Prompt
Rewrite the material from the line with "أرخص شركة مكافحة الحشرات بحي الندى" up to and including the line with "Arcangel – Me Gusta", putting "Los Cantos del Zoo" wherever "Las Canciones del Zoo" appears and changing nothing else. Leave the pictures out of your answer.

Records for this exercise
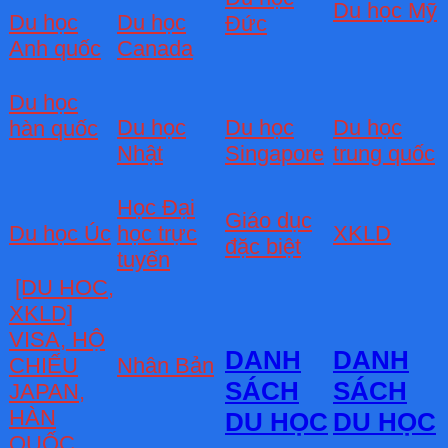
Du học Mỹ
Du học
Du học
Đức
Anh quốc
Canada
Du học
Du học
Du học
Du học
hàn quốc
Nhật
Singapore
trung quốc
Học Đại
Giáo dục
Du học Úc
học trực
XKLD
đặc biệt
tuyến
[DU HOC,
XKLD]
VISA, HỘ
DANH
DANH
CHIẾU
Nhân Bản
SÁCH
SÁCH
JAPAN,
HÀN
DU HỌC
DU HỌC
QUỐC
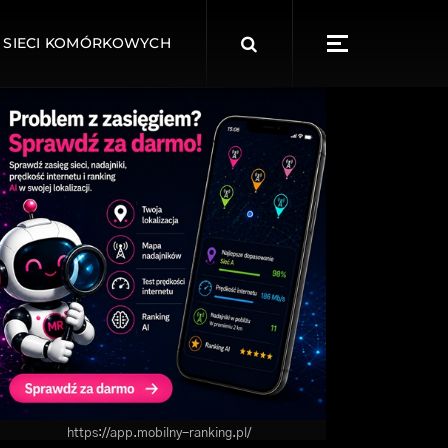
Search
 SIECI KOMÓRKOWYCH
for:
https://app.mobilny-ranking.pl/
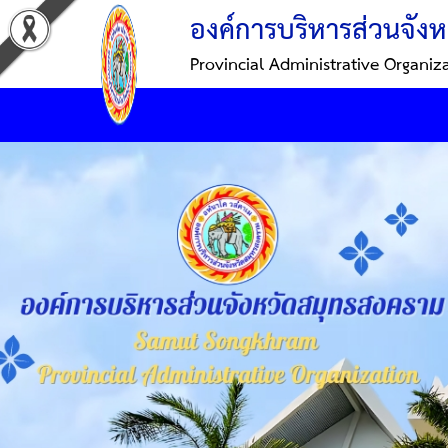
องค์การบริหารส่วนจังห
Provincial Administrative Organiz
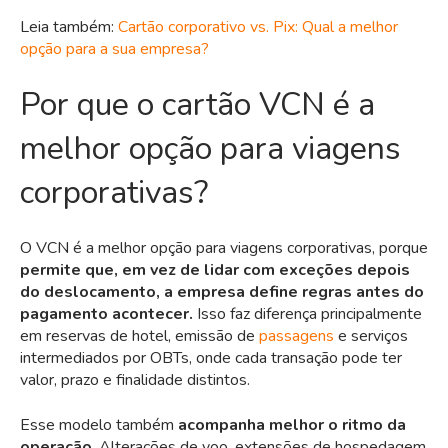
Leia também:
Cartão corporativo vs. Pix: Qual a melhor
opção para a sua empresa?
Por que o cartão VCN é a
melhor opção para viagens
corporativas?
O VCN é a melhor opção para viagens corporativas, porque
permite que, em vez de lidar com exceções depois
do deslocamento, a empresa define regras antes do
pagamento acontecer.
Isso faz diferença principalmente
em reservas de hotel, emissão de
passagens
e serviços
intermediados por OBTs, onde cada transação pode ter
valor, prazo e finalidade distintos.
Esse modelo também
acompanha melhor o ritmo da
operação
. Alterações de voo, extensões de hospedagem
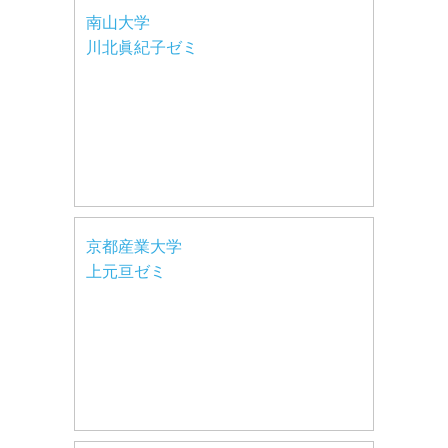
南山大学
川北眞紀子ゼミ
京都産業大学
上元亘ゼミ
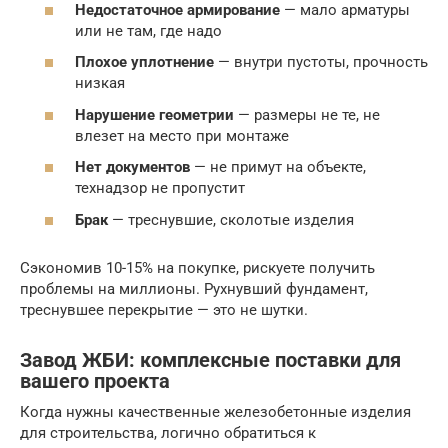
Недостаточное армирование
— мало арматуры
или не там, где надо
Плохое уплотнение
— внутри пустоты, прочность
низкая
Нарушение геометрии
— размеры не те, не
влезет на место при монтаже
Нет документов
— не примут на объекте,
технадзор не пропустит
Брак
— треснувшие, сколотые изделия
Сэкономив 10-15% на покупке, рискуете получить
проблемы на миллионы. Рухнувший фундамент,
треснувшее перекрытие — это не шутки.
Завод ЖБИ: комплексные поставки для
вашего проекта
Когда нужны качественные железобетонные изделия
для строительства, логично обратиться к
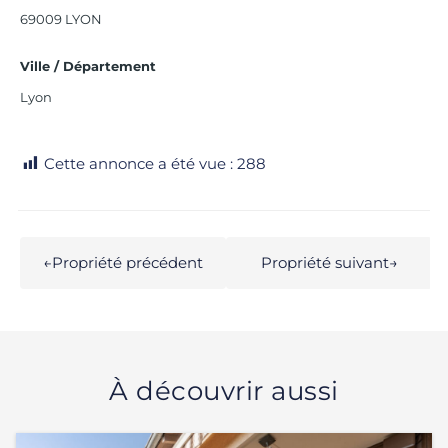
69009 LYON
Ville / Département
Lyon
Cette annonce a été vue :
288
←
Propriété précédent
Propriété suivant
→
À découvrir aussi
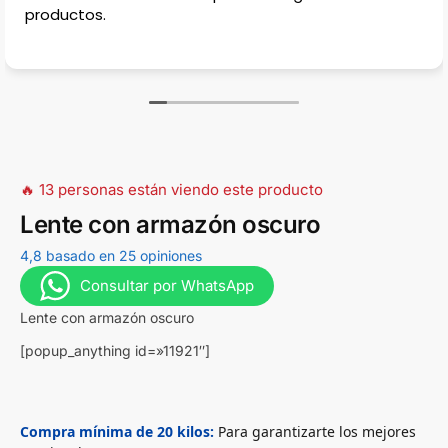
estacionar, en la calle casi
estradas para casas, muy c
🔥 13 personas están viendo este producto
Lente con armazón oscuro
4,8 basado en 25 opiniones
Consultar por WhatsApp
Lente con armazón oscuro
[popup_anything id=»11921″]
Compra mínima de 20 kilos:
Para garantizarte los mejores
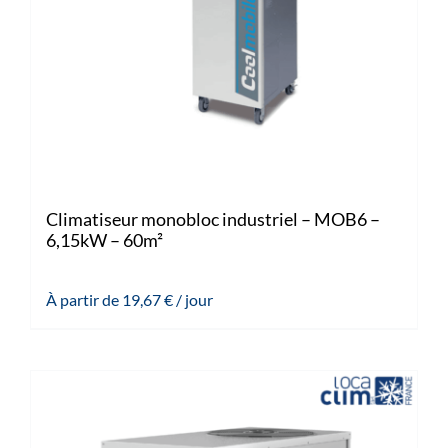
Climatiseur monobloc industriel – MOB6 –
6,15kW – 60m²
À partir de
19,67
€
/ jour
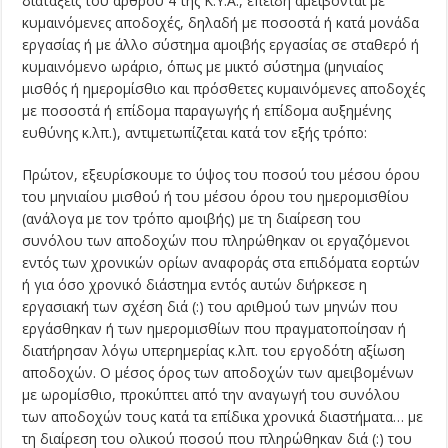
διατάξεις του άρθρου 4 της Κ.Υ.Α., επειδή αμείβονται με
κυμαινόμενες αποδοχές, δηλαδή με ποσοστά ή κατά μονάδα
εργασίας ή με άλλο σύστημα αμοιβής εργασίας σε σταθερό ή
κυμαινόμενο ωράριο, όπως με μικτό σύστημα (μηνιαίος
μισθός ή ημερομίσθιο και πρόσθετες κυμαινόμενες αποδοχές
με ποσοστά ή επίδομα παραγωγής ή επίδομα αυξημένης
ευθύνης κ.λπ.), αντιμετωπί­ζεται κατά τον εξής τρόπο:
Πρώτον, εξευρίσκουμε το ύψος του ποσού του μέσου όρου
του μηνιαίου μισθού ή του μέσου όρου του ημερομισθίου
(ανάλογα με τον τρόπο αμοιβής) με τη διαίρεση του
συνόλου των αποδοχών που πληρώθηκαν οι εργαζόμενοι
εντός των χρονικών ορίων αναφοράς στα επιδόματα εορτών
ή για όσο χρονικό διάστημα εντός αυτών διήρκεσε η
εργασιακή των σχέση διά (:) του αριθμού των μηνών που
εργάσθηκαν ή των ημερομισθίων που πραγματοποίησαν ή
διατήρησαν λόγω υπερημερίας κ.λπ. του εργοδότη αξίωση
αποδοχών. Ο μέσος όρος των αποδοχών των αμειβομένων
με ωρομίσθιο, προκύπτει από την αναγωγή του συνόλου
των αποδοχών τους κατά τα επίδικα χρονικά διαστήματα… με
τη διαίρεση του ολικού ποσού που πληρώθηκαν διά (:) του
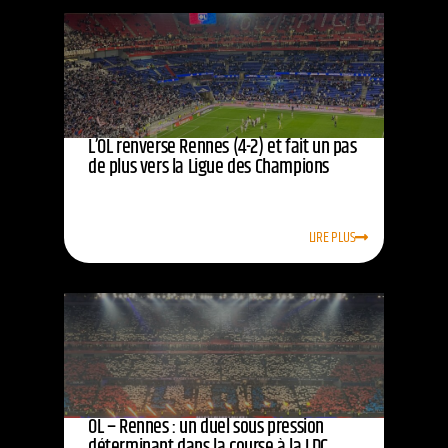
L’OL renverse Rennes (4-2) et fait un pas
de plus vers la Ligue des Champions
LIRE PLUS
OL – Rennes : un duel sous pression
déterminant dans la course à la LDC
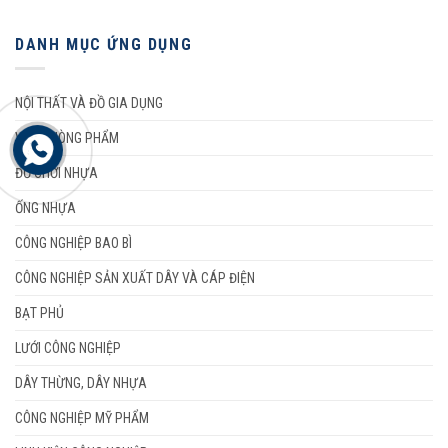
DANH MỤC ỨNG DỤNG
NỘI THẤT VÀ ĐỒ GIA DỤNG
VĂN PHÒNG PHẨM
ĐỒ CHƠI NHỰA
ỐNG NHỰA
CÔNG NGHIỆP BAO BÌ
CÔNG NGHIỆP SẢN XUẤT DÂY VÀ CÁP ĐIỆN
BẠT PHỦ
LƯỚI CÔNG NGHIỆP
DÂY THỪNG, DÂY NHỰA
CÔNG NGHIỆP MỸ PHẨM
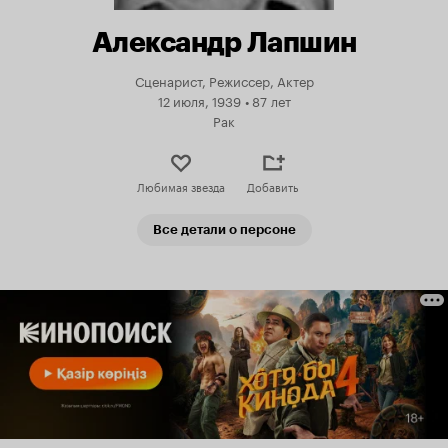
Александр Лапшин
Сценарист, Режиссер, Актер
12 июля, 1939
•
87 лет
Рак
Любимая звезда
Добавить
Все детали о персоне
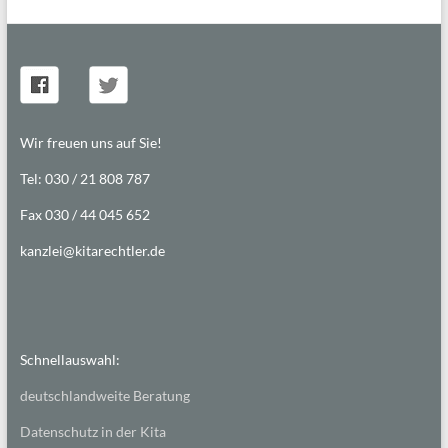
Wir freuen uns auf Sie!
Tel: 030 / 21 808 787
Fax 030 / 44 045 652
kanzlei@kitarechtler.de
Schnellauswahl:
deutschlandweite Beratung
Datenschutz in der Kita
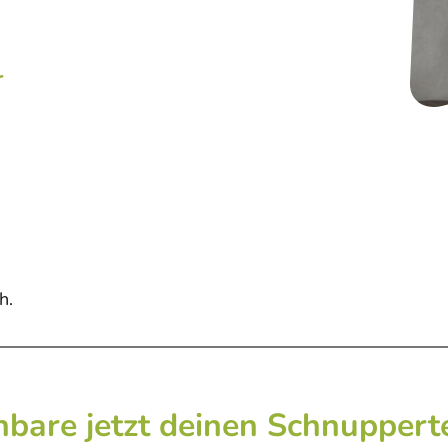
r
h.
nbare jetzt deinen Schnuppert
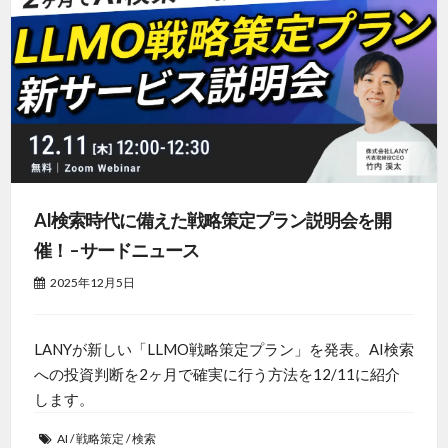
AI検索時代に備えた戦略策定プラン説明会を開
催！ – サードニュース
2025年12月5日
LANYが新しい「LLMO戦略策定プラン」を発表。AI検索
への投資判断を2ヶ月で確実に行う方法を12/11に紹介
します。
AI
/
戦略策定
/
検索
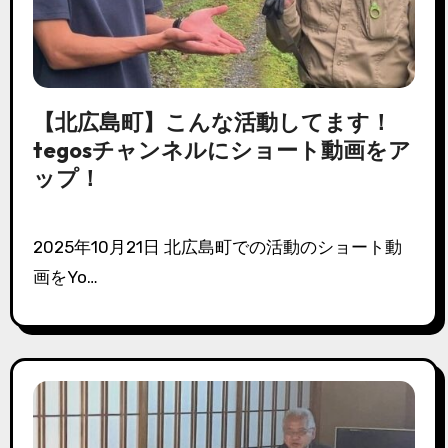
【北広島町】こんな活動してます！
tegosチャンネルにショート動画をア
ップ！
2025年10月21日 北広島町での活動のショート動
画をYo…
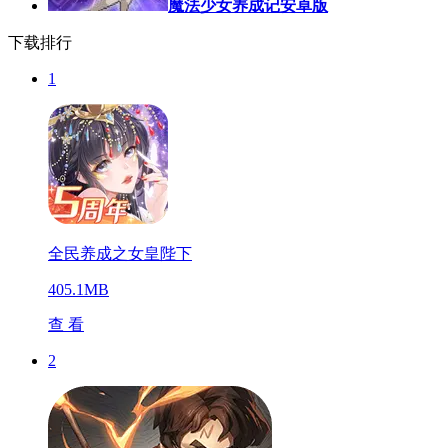
魔法少女养成记安卓版
下载排行
1
全民养成之女皇陛下
405.1MB
查 看
2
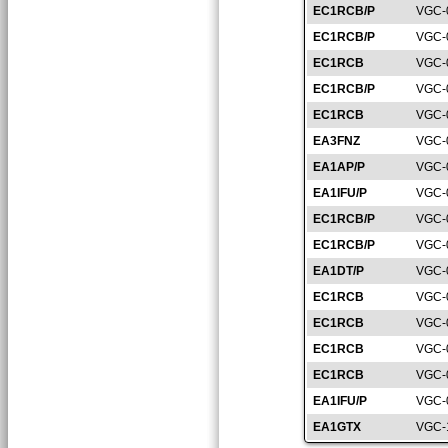
EC1RCB/P
VGC-
EC1RCB/P
VGC-
EC1RCB
VGC-
EC1RCB/P
VGC-
EC1RCB
VGC-
EA3FNZ
VGC-
EA1AP/P
VGC-
EA1IFU/P
VGC-
EC1RCB/P
VGC-
EC1RCB/P
VGC-
EA1DT/P
VGC-
EC1RCB
VGC-
EC1RCB
VGC-
EC1RCB
VGC-
EC1RCB
VGC-
EA1IFU/P
VGC-
EA1GTX
VGC-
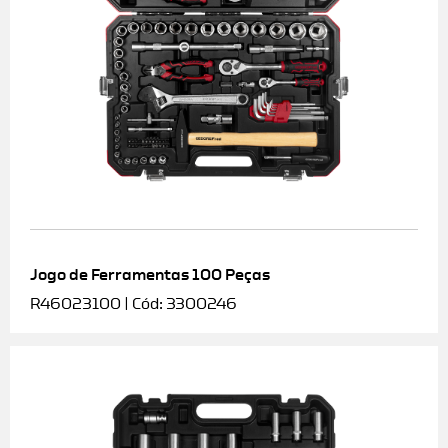
Jogo de Ferramentas 100 Peças
R46023100 | Cód: 3300246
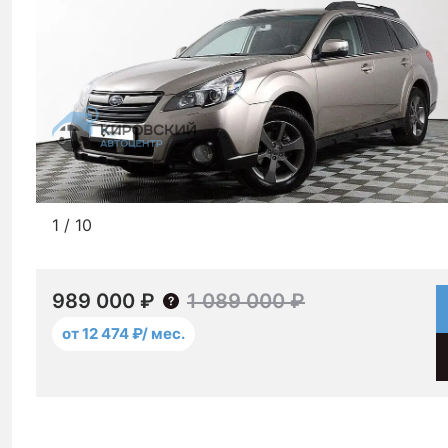
1
/
10
989 000 ₽
1 089 000 ₽
от 12 474 ₽/ мес.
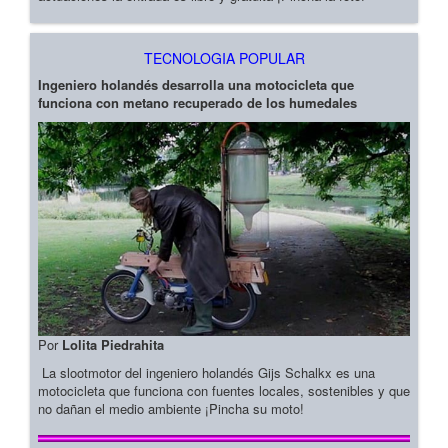
TECNOLOGIA POPULAR
Ingeniero holandés desarrolla una motocicleta que
funciona con metano recuperado de los humedales
Por
Lolita Piedrahita
La slootmotor del ingeniero holandés Gijs Schalkx es una
motocicleta que funciona con fuentes locales, sostenibles y que
no dañan el medio ambiente ¡Pincha su moto!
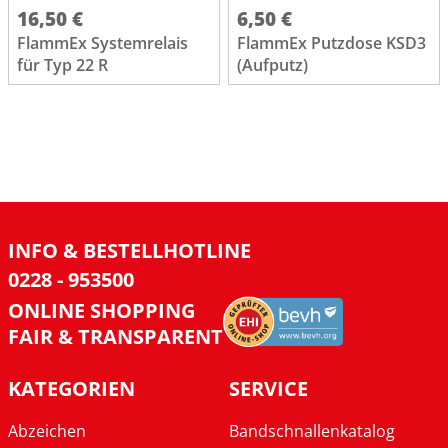
16,50 €
6,50 €
FlammEx Systemrelais
FlammEx Putzdose KSD3
für Typ 22 R
(Aufputz)
INFO & BESTELLHOTLINE
0228 - 953500
ONLINE SHOPPING
FAIR & TRANSPARENT
KATEGORIEN
SERVICE
Abzeichen
Bandschnallenkatalog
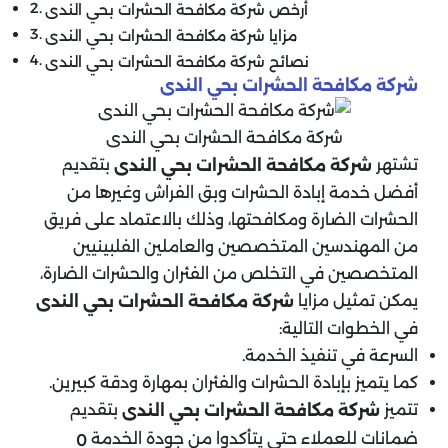
أرخص شركة مكافحة الحشرات بحي الندى
مزايا شركة مكافحة الحشرات بحي الندى
نصائح شركة مكافحة الحشرات بحي الندى
شركة مكافحة الحشرات بحي الندى
شركة مكافحة الحشرات بحي الندى
تشتهر
بتقديم
شركة مكافحة الحشرات بحي الندى
أفضل خدمة إبادة الحشرات وبق الفراش وغيرها من
الحشرات الضارة ومكافحتها، وذلك بالاعتماد على فريق
من المهندسين المتخصصين والعاملين الفلبينيين
المتخصصين في التخلص من الفئران والحشرات الضارة،
يمكن تمثيل مزايا
شركة مكافحة الحشرات بحي الندى
في الخطوات التالية:
السرعة في تنفيذ الخدمة.
كما يتميز بإبادة الحشرات والفئران بمهارة ودقة كبيرين.
تتميز
بتقديم
شركة مكافحة الحشرات بحي الندى
ضمانات للعملاء حتى يتأكدوا من جودة الخدمة
0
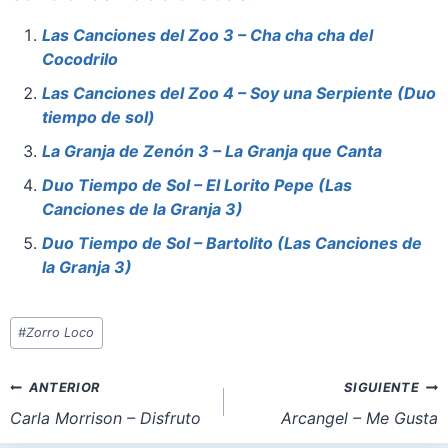
c
er
at
st
ai
ar
e
e
s
o
l
e
Las Canciones del Zoo 3 – Cha cha cha del
Cocodrilo
b
st
A
d
o
p
o
Las Canciones del Zoo 4 – Soy una Serpiente (Duo
tiempo de sol)
o
p
n
La Granja de Zenón 3 – La Granja que Canta
k
Duo Tiempo de Sol – El Lorito Pepe (Las
Canciones de la Granja 3)
Duo Tiempo de Sol – Bartolito (Las Canciones de
la Granja 3)
Etiquetas
#
Zorro Loco
de
la
Navegación
ANTERIOR
SIGUIENTE
entrada:
de
Carla Morrison – Disfruto
Arcangel – Me Gusta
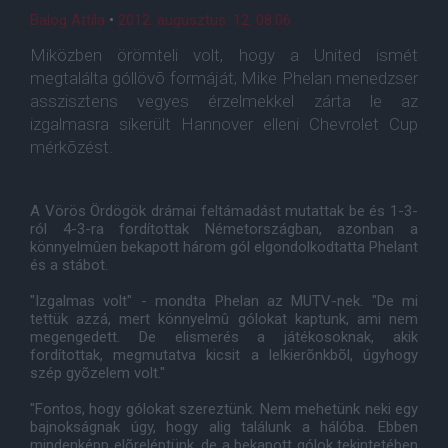
Balog Attila
•
2012. augusztus. 12. 08:06
Miközben örömteli volt, hogy a United ismét
megtalálta góllövõ formáját, Mike Phelan menedzser
asszisztens vegyes érzelmekkel zárta le az
izgalmasra sikerült Hannover elleni Chevrolet Cup
mérkõzést.
A Vörös Ördögök drámai feltámadást mutattak be és 1-3-
ról 4-3-ra fordítottak Németországban, azonban a
könnyelmûen bekapott három gól elgondolkodtatta Phelant
és a stábot.
"Izgalmas volt" - mondta Phelan az MUTV-nek. "De mi
tettük azzá, mert könnyelmû gólokat kaptunk, ami nem
megengedett. De elismerés a játékosoknak, akik
fordítottak, megmutatva kicsit a lelkierõnkbõl, úgyhogy
szép gyõzelem volt."
"Fontos, hogy gólokat szereztünk. Nem mehetünk neki egy
bajnokságnak úgy, hogy alig találunk a hálóba. Ebben
mindenképp elõreléptünk, de a bekapott gólok tekintetében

Answer area
أرخص شركة مكافحة الحشرات بحي الندى
مزايا شركة مكافحة الحشرات بحي الندى
نصائح شركة مكافحة الحشرات بحي الندى
شركة مكافحة الحشرات بحي الندى
شركة مكافحة الحشرات بحي الندى
تشتهر
بتقديم
شركة مكافحة الحشرات بحي الندى
أفضل خدمة إبادة الحشرات وبق الفراش وغيرها من
الحشرات الضارة ومكافحتها، وذلك بالاعتماد على فريق
من المهندسين المتخصصين والعاملين الفلبينيين
المتخصصين في التخلص من الفئران والحشرات الضارة،
يمكن تمثيل مزايا
شركة مكافحة الحشرات بحي الندى
في الخطوات التالية:
السرعة في تنفيذ الخدمة.
كما يتميز بإبادة الحشرات والفئران بمهارة ودقة كبيرين.
تتميز
بتقديم
شركة مكافحة الحشرات بحي الندى
ضمانات للعملاء حتى يتأكدوا من جودة الخدمة
0
c
er
at
st
ai
ar
e
e
s
o
l
e
Los Cantos del Zoo 3 – Cha cha cha del
Cocodrilo
b
st
A
d
o
p
o
Los Cantos del Zoo 4 – Soy una Serpiente (Duo
tiempo de sol)
o
p
n
La Granja de Zenón 3 – La Granja que Canta
k
Duo Tiempo de Sol – El Lorito Pepe (Las
Canciones de la Granja 3)
Duo Tiempo de Sol – Bartolito (Las Canciones de
la Granja 3)
Etiquetas
#
Zorro Loco
de
la
Navegación
ANTERIOR
SIGUIENTE
entrada:
de
Carla Morrison – Disfruto
Arcangel – Me Gusta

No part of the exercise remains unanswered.